**EXERCISE OBJECTIVE**
Write out the lines below, from the first one through the line containing "Workshop on Computer", and leave the pictures out.

============

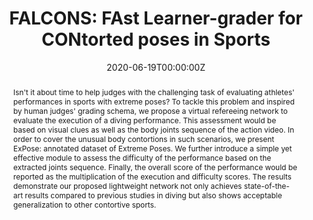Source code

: ---
title: "FALCONS: FAst Learner-grader for CONtorted poses in Sports"

# if the author is from our lab, then you need to match it with the folder name you can find here
# https://github.com/Vision-and-Learning-Lab-UAlberta/home/tree/master/content/authors
# otherwise just write down their full name
authors:
- mahdiarn # in our lab
- Fidel Omar Tito Cruz
- licheng # in our lab

date: "2020-06-19T00:00:00Z"
doi: ""

# Schedule page publish date (NOT publication's date).
publishDate: "2020-01-01T00:00:00Z"

# Publication type.
# Legend: 0 = Uncategorized; 1 = Conference paper; 2 = Journal article;
# 3 = Preprint / Working Paper; 4 = Report; 5 = Book; 6 = Book section;
# 7 = Thesis; 8 = Patent
# you can have this as multiple types, just use a list like ["1", "3"]
publication_types: ["1"]

# Publication name and optional abbreviated publication name.
publication: Proceedings of the IEEE Conference on Computer Vision and Pattern Recognition Workshops
publication_short:  "*International Workshop on Computer Vision in Sports (CVsports) at CVPR 2020*"

abstract: "Isn't it about time to help judges with the challenging task of evaluating athletes' performances in sports with extreme poses? To tackle this problem and inspired by human judges' grading schema, we propose a virtual refereeing network to evaluate the execution of a diving performance. This assessment would be based on visual clues as well as the body joints sequence of the action video. In order to cover the unusual body contortions in such scenarios, we present ExPose: annotated dataset of Extreme Poses. We further introduce a simple yet effective module to assess the difficulty of the performance based on the extracted joints sequence. Finally, the overall score of the performance would be reported as the multiplication of the execution and difficulty scores. The results demonstrate our proposed lightweight network not only achieves state-of-the-art results compared to previous studies in diving but also shows acceptable generalization to other contortive sports."
# Summary. An optional shortened abstract.
# summary: A hierarchical recurrent network structure is developed to simultaneously encodes local contexts of individual frames and global contexts of the sequence.

tags:
- CVPR
- CVPRW

featured: false

links:
url_pdf: http://openaccess.thecvf.com/content_CVPRW_2020/papers/w53/Nekoui_FALCONS_FAst_Learner-Grader_for_CONtorted_Poses_in_Sports_CVPRW_2020_paper.pdf
url_dataset: https://drive.google.com/drive/folders/1HQDMIbbwHWerr8AXfPf08K1cwR-G1z7Y?usp=sharing
url_slides: https://drive.google.com/drive/folders/1i-W8DojbMeEM8ew7Cp67V694n2XMnQtC?usp=sharing

# url_code: https://github.com/BII-wushuang/Lie-Group-Motion-Prediction
# url_poster: 
# url_project: https://coderstellaj.github.io/Hierarchical-Motion-Recurrent-Network-Website/ 
# url_source: 
# url_video: https://www.youtube.com/watch?v=qi33KKUzrVA&feature=emb_title


# Featured image
# To use, add an image named `featured.jpg/png` to your page's folder. 
# If you have one, please zip together
image:
  caption: ''
  focal_point: ""
  preview_only: false

---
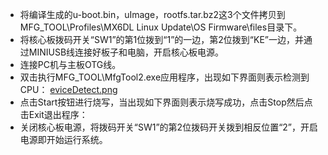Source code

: * 将编译生成的u-boot.bin，uImage，rootfs.tar.bz2这3个文件拷贝到MFG_TOOL\Profiles\MX6DL Linux Update\OS Firmware\files目录下。
* 将核心板拨码开关“SW1”的第1位拨到“1”的一边，第2位拨到“KE”一边，并通过MINIUSB线连接好板子和电脑，开启核心板电源。
* 连接PC机与主板OTG线。
* 双击执行MFG_TOOL\MfgTool2.exe应用程序，出现如下界面则表示检测到CPU：
 [eviceDetect.png](images/QSDeviceDetect.png)
* 点击Start按钮进行烧写，当出现如下界面则表示烧写成功，点击Stop然后点击Exit退出程序：
* 关闭核心板电源，将拨码开关“SW1”的第2位拨码开关拨到相反位置“2”，开启电源即开始运行系统。
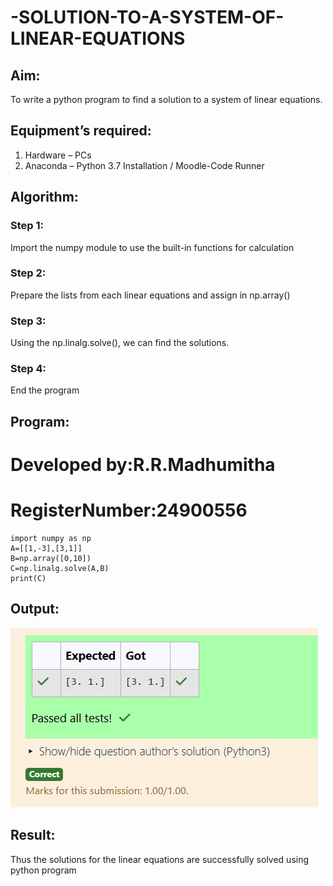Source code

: # -SOLUTION-TO-A-SYSTEM-OF-LINEAR-EQUATIONS
## Aim:
To write a python program to find a solution to a system of linear equations.
## Equipment’s required:
1. 	Hardware – PCs
2. 	Anaconda – Python 3.7 Installation / Moodle-Code Runner
## Algorithm:
### Step 1: 
Import the numpy module to use the built-in functions for calculation
### Step 2: 
Prepare the lists from each linear equations and assign in np.array()
### Step 3: 
Using the np.linalg.solve(), we can find the solutions.
### Step 4: 
End the program
## Program:
# Developed by:R.R.Madhumitha 
# RegisterNumber:24900556
    import numpy as np
    A=[[1,-3],[3,1]]
    B=np.array([0,10])
    C=np.linalg.solve(A,B)
    print(C)
## Output:
![alt text](<Screenshot 2024-12-06 050917-1.png>)
## Result: 
Thus the solutions for the linear equations are successfully solved using python program

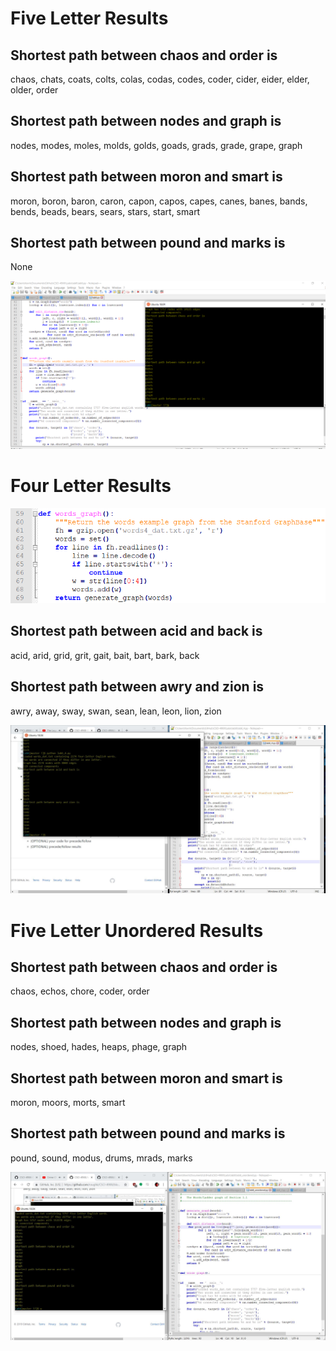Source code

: # Five Letter Results

Shortest path between chaos and order is
-
chaos,
chats,
coats,
colts,
colas,
codas,
codes,
coder,
cider,
eider,
elder,
older,
order


Shortest path between nodes and graph is
-
nodes,
modes,
moles,
molds,
golds,
goads,
grads,
grade,
grape,
graph


Shortest path between moron and smart is
-
moron,
boron,
baron,
caron,
capon,
capos,
capes,
canes,
banes,
bands,
bends,
beads,
bears,
sears,
stars,
start,
smart


Shortest path between pound and marks is
-
None


![image](length5.jpg)




# Four Letter Results

![image](4wordcode.jpg)


Shortest path between acid and back is
-
acid,
arid,
grid,
grit,
gait,
bait,
bart,
bark,
back


Shortest path between awry and zion is
-
awry,
away,
sway,
swan,
sean,
lean,
leon,
lion,
zion



![image](length4.JPG)




# Five Letter Unordered Results

Shortest path between chaos and order is
-
chaos,
echos,
chore,
coder,
order

Shortest path between nodes and graph is
-
nodes,
shoed,
hades,
heaps,
phage,
graph

Shortest path between moron and smart is
-
moron,
moors,
morts,
smart

Shortest path between pound and marks is
-
pound,
sound,
modus,
drums,
mrads,
marks


![image](length5_unordered.jpg)


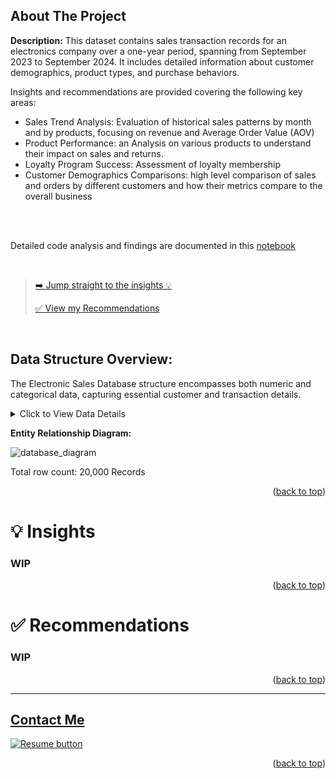 <a name="readme-top"></a>




## About The Project

**Description:** This dataset contains sales transaction records for an electronics company over a one-year period, spanning from September 2023 to September 2024. 
It includes detailed information about customer demographics, product types, and purchase behaviors.


Insights and recommendations are provided covering the following key areas:

- Sales Trend Analysis: Evaluation of historical sales patterns by month and by products, focusing on revenue and Average Order Value (AOV)
- Product Performance: an Analysis on various products to understand their impact on sales and returns.
- Loyalty Program Success: Assessment of loyalty membership
- Customer Demographics Comparisons: high level comparison of sales and orders by different customers and how their metrics compare to the overall business

<br>
<br>

Detailed code analysis and findings are documented in this [notebook](https://www.kaggle.com/code/cameronseamons/customer-purchase-behavior-analysis)

<br>

><p align="left"><a href="#insights"> ➡️ Jump straight to the insights 💡</a></p>
>
><p align="left"><a href="#recommend"> ✅ View my Recommendations</a></p>
>

<br>

## Data Structure Overview:
The Electronic Sales Database structure encompasses both numeric and categorical data, capturing essential customer and transaction details.

<details>
  <summary>Click to View Data Details</summary>
  <br>
  
- Customer ID: Unique identifier for each customer.
- Age: Age of the customer (numeric)
- Gender: Gender of the customer (Male or Female)
- Loyalty Member: (Yes/No) (Values change by time, so pay attention to who cancelled and who signed up)
- Product Type: Type of electronic product sold (e.g., Smartphone, Laptop, Tablet)
- SKU: a unique code for each product.
- Rating: Customer rating of the product (1-5 stars) (Should have no Null Ratings)
- Order Status: Status of the order (Completed, Cancelled)
- Payment Method: Method used for payment (e.g., Cash, Credit Card, Paypal)
- Total Price: Total price of the transaction (numeric)
- Unit Price: Price per unit of the product (numeric)
- Quantity: Number of units purchased (numeric)
- Purchase Date: Date of the purchase (format: YYYY-MM-DD)
- Shipping Type: Type of shipping chosen (e.g., Standard, Overnight, Express)
- Add-ons Purchased: List of any additional items purchased (e.g., Accessories, Extended Warranty)
- Add-on Total: Total price of add-ons purchased (numeric)

</details>


**Entity Relationship Diagram:**


![database_diagram](https://github.com/user-attachments/assets/758c944d-3bb7-4416-93df-e944373bdbcd)

Total row count: 20,000 Records

<p align="right">(<a href="#readme-top">back to top</a>)</p>

<a name="insights"></a>
# 💡 Insights

### WIP

<p align="right">(<a href="#readme-top">back to top</a>)</p>

<a name="recommend"></a>
# ✅ Recommendations

### WIP

<p align="right">(<a href="#readme-top">back to top</a>)</p>

----

<a name="Contact"></a> 
## <a href="https://camdoesdata.com/#contact">Contact Me</a>

  </table>
  <p style="margin-left: auto;">
    <a href="https://drive.google.com/file/d/1YaM4hDtt2-79ShBVTN06Y3BU79LvFw6J/view?usp=sharing" target="_blank" rel="noopener noreferrer">
      <img src="https://user-images.githubusercontent.com/121735588/215364205-abdfc0ac-53db-4733-8d43-b57c1bafb802.png" alt="Resume button">
    </a>
  </p>
</div>


<p align="right">(<a href="#readme-top">back to top</a>)</p>
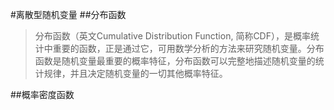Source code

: #离散型随机变量
##分布函数
>分布函数（英文Cumulative Distribution Function, 简称CDF），是概率统计中重要的函数，正是通过它，可用数学分析的方法来研究随机变量。分布函数是随机变量最重要的概率特征，分布函数可以完整地描述随机变量的统计规律，并且决定随机变量的一切其他概率特征。

##概率密度函数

============

**SOLVED PROBLEM**
Source code

: ---
title: "FALCONS: FAst Learner-grader for CONtorted poses in Sports"

# if the author is from our lab, then you need to match it with the folder name you can find here
# https://github.com/Vision-and-Learning-Lab-UAlberta/home/tree/master/content/authors
# otherwise just write down their full name
authors:
- mahdiarn # in our lab
- Fidel Omar Tito Cruz
- licheng # in our lab

date: "2020-06-19T00:00:00Z"
doi: ""

# Schedule page publish date (NOT publication's date).
publishDate: "2020-01-01T00:00:00Z"

# Publication type.
# Legend: 0 = Uncategorized; 1 = Conference paper; 2 = Journal article;
# 3 = Preprint / Working Paper; 4 = Report; 5 = Book; 6 = Book section;
# 7 = Thesis; 8 = Patent
# you can have this as multiple types, just use a list like ["1", "3"]
publication_types: ["1"]

# Publication name and optional abbreviated publication name.
publication: Proceedings of the IEEE Conference on Computer Vision and Pattern Recognition Workshops
publication_short:  "*International Workshop on Computer Vision in Sports (CVsports) at CVPR 2020*"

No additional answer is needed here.